For Pressman, this physical closeness becomes a kind of language. The book doesn’t need to be opened to speak, it communicates simply by being there. A shelf full of novels, a stack on a nightstand, even a single book placed on a desk can create a certain atmosphere. It changes how a room feels. It changes how we feel in the room. Nearness becomes emotional. It suggests comfort, stability, or even a small sense of grounding in a digital world that is constantly shifting and moving. But Pressman pushes this idea even further. She reminds us that bookishness isn’t only about what we surround ourselves with, it’s also about who we become through it. “‘Bookishness’ comes from ‘bookish,’ a word used to describe a person who reads a lot (perhaps too much). When coupled with ‘-ness,’ the term takes on a subtle new valence.” (p. 10) Suddenly bookishness is not an action but a state of being. It becomes part of how we present ourselves, how we are read by others and how we imagine our own identity.

And I see this everywhere. Books on shelves in the background of Zoom calls. So-called “shelfies” on social media. Pinterest boards full of libraries people will never visit, saved simply because of the aesthetic. It’s all an attempt to stay close to books, even when the books themselves have become partly digital and partly symbolic. Nearness moves from the physical world into the online one and the objects we keep or the images we share still say something about us. What I find interesting is how natural this feels. We don’t usually think about why a room looks different when it has books in it. We don’t question why a shelf can make a space feel warmer or more personal. But Pressman makes visible something we usually take for granted. Books shape the environments we build and the selves we project. To be “bookish” today doesn’t mean reading all day. It means choosing to stay close to the idea of the book.
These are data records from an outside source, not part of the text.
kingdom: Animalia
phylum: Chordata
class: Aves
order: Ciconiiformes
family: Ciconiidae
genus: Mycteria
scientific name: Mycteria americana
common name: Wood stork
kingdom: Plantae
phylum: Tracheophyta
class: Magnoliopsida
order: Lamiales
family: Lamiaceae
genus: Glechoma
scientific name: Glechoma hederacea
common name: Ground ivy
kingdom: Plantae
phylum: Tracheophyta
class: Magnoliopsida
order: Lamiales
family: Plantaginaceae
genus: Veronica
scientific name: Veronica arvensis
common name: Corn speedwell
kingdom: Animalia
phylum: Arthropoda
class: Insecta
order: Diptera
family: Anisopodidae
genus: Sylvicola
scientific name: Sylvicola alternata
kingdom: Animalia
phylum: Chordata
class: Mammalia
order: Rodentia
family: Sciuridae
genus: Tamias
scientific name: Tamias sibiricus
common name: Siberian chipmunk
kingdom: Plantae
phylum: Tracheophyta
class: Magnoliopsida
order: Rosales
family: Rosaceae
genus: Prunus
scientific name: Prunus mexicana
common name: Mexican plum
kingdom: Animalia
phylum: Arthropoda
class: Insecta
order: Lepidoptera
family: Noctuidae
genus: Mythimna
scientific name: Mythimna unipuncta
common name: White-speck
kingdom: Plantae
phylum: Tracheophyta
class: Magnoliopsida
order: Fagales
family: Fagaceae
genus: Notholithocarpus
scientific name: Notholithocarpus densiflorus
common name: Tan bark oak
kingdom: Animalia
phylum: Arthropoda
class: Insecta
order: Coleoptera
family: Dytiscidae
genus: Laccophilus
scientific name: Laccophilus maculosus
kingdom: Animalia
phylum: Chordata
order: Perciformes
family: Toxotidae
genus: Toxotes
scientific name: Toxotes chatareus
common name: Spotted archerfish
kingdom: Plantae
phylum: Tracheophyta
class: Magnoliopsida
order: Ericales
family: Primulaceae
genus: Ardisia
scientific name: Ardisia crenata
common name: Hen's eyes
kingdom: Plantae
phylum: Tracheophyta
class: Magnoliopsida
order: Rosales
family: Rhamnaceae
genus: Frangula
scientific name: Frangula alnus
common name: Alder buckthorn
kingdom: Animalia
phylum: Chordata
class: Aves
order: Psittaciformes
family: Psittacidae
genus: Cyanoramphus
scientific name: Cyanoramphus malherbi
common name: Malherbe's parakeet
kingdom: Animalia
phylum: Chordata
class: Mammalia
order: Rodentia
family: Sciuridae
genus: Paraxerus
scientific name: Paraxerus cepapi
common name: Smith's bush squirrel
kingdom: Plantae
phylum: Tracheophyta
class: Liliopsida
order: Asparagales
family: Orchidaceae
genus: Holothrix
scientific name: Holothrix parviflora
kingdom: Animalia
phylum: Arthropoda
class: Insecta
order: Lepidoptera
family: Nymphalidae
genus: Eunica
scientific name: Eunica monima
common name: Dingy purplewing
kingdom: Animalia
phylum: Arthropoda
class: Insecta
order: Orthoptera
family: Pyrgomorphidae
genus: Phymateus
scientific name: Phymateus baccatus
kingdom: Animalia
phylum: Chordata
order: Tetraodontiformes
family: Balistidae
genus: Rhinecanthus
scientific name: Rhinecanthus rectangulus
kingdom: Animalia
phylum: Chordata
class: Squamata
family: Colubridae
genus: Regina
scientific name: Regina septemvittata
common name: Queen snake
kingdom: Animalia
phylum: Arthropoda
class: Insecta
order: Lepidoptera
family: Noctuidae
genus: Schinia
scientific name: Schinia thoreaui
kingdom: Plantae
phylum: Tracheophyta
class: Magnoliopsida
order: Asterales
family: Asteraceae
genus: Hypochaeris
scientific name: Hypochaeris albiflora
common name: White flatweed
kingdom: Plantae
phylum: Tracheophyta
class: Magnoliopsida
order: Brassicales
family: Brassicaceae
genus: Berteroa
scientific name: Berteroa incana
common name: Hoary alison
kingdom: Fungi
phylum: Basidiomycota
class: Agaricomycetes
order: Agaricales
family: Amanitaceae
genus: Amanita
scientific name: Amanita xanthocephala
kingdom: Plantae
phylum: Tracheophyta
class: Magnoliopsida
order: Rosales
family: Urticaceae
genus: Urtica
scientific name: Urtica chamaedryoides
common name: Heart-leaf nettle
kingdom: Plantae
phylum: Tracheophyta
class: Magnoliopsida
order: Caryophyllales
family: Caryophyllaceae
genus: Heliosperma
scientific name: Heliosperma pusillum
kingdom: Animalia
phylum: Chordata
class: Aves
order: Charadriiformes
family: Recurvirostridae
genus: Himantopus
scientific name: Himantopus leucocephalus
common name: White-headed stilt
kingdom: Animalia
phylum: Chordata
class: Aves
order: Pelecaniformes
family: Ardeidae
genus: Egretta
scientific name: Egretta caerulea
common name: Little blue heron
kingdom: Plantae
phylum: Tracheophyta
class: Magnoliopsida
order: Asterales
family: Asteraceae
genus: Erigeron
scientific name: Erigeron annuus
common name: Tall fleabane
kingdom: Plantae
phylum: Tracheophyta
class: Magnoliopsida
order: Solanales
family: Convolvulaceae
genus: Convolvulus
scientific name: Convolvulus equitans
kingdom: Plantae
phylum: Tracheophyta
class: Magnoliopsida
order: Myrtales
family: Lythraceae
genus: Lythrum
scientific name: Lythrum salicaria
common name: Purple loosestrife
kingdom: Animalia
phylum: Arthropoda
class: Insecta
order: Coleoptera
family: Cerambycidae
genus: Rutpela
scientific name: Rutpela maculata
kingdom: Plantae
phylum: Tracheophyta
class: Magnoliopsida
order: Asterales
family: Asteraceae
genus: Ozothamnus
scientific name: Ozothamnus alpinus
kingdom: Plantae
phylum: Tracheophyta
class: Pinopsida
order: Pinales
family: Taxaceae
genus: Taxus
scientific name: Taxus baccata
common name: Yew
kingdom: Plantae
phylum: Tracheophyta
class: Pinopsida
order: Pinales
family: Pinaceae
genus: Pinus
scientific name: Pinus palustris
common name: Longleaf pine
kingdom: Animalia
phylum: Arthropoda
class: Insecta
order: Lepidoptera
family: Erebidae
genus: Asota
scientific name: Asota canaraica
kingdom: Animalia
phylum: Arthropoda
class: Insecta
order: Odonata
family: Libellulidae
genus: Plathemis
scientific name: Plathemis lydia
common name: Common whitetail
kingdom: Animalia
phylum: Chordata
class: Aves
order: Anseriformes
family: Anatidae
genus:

Its presence, its weight, its quiet promise of time and attention.

In a world where everything is fast and fleeting, nearness becomes its own kind of resistance. It’s a small way of holding on to something steady. And maybe that’s why bookishness feels so relevant now. Not because we are reading more, but because we still want our lives to feel like there’s space for books in them.

One thought on “Nearness – Staying Close to Books in a Digital World

  1. Great post. You certainly understand my argument but also how nearness matters– how relation, materiality, felt-ness matters. “Pressman makes visible something we usually take for granted.” I am so glad you think so!